2. Administrator #3 agreed with the above findings.
C. Based on a review of policy and procedure, review of the emergency department registry, review of one (1) of one (1) medical record (#9) for patients who left Against Medical Advice (AMA) and interviews with administrative staff, it was determined that the disposition entry of "Left Against Medical Advice (AMA)" is inaccurate.
Findings include:
Reference: Policy and procedure titled "EMERGENCY DEPARTMENT DISPOSITION" states: ".....

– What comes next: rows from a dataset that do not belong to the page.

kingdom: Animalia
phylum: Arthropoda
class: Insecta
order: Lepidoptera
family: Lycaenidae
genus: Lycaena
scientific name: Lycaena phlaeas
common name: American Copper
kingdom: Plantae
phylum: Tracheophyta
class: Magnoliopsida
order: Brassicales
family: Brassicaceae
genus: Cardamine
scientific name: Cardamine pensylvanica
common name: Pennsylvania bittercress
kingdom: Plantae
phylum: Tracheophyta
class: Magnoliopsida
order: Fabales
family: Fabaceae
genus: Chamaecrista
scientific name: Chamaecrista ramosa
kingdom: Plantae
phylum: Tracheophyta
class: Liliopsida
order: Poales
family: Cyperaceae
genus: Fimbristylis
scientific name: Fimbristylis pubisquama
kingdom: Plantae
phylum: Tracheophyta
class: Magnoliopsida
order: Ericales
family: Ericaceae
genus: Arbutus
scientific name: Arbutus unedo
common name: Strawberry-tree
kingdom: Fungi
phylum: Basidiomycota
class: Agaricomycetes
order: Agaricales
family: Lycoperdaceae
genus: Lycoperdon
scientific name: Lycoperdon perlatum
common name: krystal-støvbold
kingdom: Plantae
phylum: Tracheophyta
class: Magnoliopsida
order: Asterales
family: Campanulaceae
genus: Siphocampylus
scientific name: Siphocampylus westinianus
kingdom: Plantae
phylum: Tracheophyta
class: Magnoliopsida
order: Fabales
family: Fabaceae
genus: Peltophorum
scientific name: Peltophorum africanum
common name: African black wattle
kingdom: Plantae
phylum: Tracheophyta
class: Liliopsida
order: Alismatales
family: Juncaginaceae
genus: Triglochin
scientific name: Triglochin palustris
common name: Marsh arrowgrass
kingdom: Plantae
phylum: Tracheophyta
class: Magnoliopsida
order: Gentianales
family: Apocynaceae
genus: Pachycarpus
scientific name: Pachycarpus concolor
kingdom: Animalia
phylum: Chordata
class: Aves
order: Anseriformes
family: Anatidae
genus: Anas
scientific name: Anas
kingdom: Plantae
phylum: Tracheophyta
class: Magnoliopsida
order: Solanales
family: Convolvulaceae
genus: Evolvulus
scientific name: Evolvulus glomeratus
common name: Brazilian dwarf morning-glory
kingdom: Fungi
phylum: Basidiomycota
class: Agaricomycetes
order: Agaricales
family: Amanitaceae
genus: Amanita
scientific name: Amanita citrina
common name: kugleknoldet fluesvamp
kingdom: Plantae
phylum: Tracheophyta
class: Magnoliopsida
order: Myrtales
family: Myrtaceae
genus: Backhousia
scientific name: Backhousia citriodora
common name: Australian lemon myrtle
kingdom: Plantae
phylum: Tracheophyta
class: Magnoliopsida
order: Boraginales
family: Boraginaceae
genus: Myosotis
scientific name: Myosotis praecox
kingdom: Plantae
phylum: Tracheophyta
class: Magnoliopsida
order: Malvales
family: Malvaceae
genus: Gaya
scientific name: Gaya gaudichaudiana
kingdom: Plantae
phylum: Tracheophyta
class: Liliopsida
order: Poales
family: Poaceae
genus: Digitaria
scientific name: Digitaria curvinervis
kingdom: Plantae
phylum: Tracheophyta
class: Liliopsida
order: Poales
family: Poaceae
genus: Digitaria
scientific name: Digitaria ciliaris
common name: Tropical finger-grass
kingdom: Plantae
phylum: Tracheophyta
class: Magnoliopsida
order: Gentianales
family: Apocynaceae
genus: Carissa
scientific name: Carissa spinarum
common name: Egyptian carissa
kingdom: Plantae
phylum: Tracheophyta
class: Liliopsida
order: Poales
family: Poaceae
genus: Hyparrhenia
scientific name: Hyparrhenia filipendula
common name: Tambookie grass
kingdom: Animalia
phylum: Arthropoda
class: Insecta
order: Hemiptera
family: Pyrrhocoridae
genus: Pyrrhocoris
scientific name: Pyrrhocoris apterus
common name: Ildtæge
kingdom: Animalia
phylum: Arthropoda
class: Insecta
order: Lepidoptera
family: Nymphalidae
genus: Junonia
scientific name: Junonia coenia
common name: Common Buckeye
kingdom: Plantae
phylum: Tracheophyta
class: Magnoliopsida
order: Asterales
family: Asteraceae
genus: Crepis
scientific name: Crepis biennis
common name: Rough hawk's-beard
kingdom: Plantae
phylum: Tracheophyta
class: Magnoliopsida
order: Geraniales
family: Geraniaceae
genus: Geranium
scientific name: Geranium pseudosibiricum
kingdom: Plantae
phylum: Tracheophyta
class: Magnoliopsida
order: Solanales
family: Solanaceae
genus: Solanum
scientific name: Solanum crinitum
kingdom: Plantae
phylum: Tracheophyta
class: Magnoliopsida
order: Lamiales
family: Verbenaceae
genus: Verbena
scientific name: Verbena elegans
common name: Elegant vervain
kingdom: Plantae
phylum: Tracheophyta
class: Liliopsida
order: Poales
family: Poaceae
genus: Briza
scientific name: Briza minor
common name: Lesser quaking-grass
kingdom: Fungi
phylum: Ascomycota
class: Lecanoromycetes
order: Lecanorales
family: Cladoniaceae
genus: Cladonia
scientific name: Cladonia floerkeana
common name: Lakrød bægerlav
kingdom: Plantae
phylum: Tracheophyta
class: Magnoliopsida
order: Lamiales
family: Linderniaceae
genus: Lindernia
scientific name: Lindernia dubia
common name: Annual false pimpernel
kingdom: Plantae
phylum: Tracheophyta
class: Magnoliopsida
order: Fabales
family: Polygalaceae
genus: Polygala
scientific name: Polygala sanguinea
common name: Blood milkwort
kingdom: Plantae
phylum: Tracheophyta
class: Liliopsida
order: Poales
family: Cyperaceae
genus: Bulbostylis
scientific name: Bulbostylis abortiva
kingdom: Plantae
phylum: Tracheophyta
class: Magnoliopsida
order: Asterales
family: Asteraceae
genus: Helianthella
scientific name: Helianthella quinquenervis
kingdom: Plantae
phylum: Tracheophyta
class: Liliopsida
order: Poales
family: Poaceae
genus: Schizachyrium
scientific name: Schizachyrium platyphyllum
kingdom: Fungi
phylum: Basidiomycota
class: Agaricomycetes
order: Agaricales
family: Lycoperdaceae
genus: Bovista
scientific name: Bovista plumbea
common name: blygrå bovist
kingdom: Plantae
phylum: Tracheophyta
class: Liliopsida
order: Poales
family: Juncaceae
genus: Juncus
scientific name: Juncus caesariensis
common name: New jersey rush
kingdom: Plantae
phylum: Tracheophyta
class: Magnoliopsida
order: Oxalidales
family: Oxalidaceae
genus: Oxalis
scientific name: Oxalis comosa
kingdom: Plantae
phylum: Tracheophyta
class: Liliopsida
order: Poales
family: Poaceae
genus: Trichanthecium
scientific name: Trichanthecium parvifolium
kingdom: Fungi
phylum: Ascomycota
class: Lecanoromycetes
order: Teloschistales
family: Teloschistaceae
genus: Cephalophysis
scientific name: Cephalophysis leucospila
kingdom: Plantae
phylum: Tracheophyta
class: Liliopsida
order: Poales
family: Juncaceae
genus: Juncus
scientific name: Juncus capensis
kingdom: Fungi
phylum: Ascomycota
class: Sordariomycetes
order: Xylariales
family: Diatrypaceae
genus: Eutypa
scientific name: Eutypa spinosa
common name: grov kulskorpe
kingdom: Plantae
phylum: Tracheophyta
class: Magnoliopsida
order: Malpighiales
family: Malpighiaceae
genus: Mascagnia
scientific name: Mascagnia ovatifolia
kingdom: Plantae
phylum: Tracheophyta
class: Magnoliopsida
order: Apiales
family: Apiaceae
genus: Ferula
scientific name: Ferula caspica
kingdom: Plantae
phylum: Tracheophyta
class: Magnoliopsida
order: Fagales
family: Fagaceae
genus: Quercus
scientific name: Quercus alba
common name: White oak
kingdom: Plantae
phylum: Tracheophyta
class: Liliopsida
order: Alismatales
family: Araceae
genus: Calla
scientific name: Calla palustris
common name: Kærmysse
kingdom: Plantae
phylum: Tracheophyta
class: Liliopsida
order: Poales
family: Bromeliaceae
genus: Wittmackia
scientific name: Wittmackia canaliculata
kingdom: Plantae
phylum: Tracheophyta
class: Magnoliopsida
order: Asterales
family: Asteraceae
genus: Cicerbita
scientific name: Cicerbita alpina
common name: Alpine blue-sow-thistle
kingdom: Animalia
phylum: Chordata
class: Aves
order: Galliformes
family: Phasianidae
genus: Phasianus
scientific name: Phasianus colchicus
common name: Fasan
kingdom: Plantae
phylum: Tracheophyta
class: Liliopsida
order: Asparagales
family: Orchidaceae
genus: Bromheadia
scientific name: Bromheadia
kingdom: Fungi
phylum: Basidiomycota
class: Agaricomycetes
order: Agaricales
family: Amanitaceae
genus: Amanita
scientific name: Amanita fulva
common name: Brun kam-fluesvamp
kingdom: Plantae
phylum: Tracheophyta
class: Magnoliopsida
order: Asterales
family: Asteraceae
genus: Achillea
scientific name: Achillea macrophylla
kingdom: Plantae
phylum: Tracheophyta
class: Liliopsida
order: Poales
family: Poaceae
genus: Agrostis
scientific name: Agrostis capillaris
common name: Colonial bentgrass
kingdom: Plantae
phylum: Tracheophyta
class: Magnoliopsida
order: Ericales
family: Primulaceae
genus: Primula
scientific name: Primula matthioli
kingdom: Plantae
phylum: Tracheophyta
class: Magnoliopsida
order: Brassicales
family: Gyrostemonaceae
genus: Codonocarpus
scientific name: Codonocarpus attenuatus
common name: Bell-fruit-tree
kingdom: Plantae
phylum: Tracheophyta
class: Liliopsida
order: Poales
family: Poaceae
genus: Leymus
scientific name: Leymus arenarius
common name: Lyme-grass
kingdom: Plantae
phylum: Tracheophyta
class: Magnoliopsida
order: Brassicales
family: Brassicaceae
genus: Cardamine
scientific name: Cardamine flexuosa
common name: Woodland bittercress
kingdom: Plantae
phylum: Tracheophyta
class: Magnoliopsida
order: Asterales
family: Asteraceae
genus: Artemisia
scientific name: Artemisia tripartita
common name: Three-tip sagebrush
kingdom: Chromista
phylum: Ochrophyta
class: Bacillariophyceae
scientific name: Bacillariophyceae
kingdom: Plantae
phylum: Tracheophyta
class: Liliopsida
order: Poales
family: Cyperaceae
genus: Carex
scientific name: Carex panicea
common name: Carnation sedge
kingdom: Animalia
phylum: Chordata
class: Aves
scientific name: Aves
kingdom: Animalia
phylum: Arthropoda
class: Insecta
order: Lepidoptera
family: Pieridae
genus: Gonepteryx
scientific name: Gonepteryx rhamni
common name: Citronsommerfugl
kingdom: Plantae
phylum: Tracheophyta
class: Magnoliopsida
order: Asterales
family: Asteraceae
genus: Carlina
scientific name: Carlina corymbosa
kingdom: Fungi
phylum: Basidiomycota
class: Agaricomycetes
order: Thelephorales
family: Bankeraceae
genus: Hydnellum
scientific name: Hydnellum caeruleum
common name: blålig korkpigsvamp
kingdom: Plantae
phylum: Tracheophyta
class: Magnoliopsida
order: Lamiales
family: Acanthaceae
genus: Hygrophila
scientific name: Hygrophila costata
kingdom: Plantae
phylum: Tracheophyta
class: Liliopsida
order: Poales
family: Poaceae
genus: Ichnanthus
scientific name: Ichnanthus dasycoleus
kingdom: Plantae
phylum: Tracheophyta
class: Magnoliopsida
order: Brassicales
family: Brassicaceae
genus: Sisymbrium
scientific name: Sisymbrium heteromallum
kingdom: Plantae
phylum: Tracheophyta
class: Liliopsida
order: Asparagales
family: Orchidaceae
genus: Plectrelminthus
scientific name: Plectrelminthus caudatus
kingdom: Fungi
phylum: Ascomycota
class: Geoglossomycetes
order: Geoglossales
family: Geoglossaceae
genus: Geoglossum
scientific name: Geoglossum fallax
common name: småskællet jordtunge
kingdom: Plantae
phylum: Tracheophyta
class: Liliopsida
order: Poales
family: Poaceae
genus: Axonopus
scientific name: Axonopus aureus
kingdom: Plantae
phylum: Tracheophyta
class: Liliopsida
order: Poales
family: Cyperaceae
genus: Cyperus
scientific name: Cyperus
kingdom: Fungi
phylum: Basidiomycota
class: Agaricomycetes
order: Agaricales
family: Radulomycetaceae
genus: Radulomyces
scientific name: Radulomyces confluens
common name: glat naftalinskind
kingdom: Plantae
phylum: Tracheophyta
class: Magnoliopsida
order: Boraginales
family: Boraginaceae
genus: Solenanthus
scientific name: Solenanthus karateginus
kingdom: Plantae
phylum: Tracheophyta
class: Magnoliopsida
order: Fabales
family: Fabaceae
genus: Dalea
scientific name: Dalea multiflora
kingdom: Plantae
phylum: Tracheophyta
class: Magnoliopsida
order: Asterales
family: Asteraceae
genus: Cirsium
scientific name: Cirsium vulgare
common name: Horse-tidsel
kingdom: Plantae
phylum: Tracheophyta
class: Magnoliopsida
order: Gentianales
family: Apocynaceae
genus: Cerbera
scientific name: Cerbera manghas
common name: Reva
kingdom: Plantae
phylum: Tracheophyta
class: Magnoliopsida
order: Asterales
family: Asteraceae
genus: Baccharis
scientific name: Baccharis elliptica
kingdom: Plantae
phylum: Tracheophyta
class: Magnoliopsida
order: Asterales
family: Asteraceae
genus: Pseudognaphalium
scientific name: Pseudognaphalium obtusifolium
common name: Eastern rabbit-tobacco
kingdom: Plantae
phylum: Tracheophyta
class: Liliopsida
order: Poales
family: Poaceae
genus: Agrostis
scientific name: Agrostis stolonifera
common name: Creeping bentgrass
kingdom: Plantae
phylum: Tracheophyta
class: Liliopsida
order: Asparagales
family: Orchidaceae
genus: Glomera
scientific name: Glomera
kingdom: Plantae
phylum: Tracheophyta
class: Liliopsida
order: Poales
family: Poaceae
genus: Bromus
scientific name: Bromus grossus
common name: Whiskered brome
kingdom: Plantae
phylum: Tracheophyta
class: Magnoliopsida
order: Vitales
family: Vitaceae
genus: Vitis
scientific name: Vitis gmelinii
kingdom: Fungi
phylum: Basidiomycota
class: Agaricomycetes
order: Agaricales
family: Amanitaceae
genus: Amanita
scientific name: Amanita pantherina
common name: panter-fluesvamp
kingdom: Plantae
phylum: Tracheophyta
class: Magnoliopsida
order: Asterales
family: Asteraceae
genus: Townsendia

IX. DEFINITIONS: ...4. Against Medical Advice (AMA) A patient who leaves the hospital prior to discharge after being advised of the risks of doing so by a staff member or physician. 5. ELOPEMENT A patient that leaves the hospital without the knowledge of staff, or an Emergency Department patient who leaves without staff knowledge after receiving a medical screening. ... XIV. DOCUMENTATION: ... 2. The following dispositions will be entered by the licensed independent practitioner and will be considered an order for discharge from the Emergency Department: Admit, transfer, observation, treat and release.
3. The following are the only dispositions that can be entered by a registered nurse: Elopement, left without being seen, against medical advice, left prior to triage. ..."
1. Review of documentation regarding Patient #9:
a. Emergency department log: The disposition section for the patient's Emergency Department (ED) visit on 6/22/21 stated: "AMA (Against Medical Advice)."
b. Medical record:
(i) The "Patient Care Timeline" section stated that the patient arrived to the ED on 6/22/21 at 1:08 PM with complaints of left sided facial droop and headache, the patient had the Medical Screening Exam and stroke evaluation at 1:09 PM, the triage was completed at 1:14 PM, patient was placed in waiting room at 1:19 PM and at 3:43 PM when patient was called to come back to an ED room the patient had left.
(ii) The "Disposition" section of the "ED Triage Notes Filed" stated: "Disposition: AMA Comments: This disposition was set automatically."
2. The above findings were confirmed by Staff #3.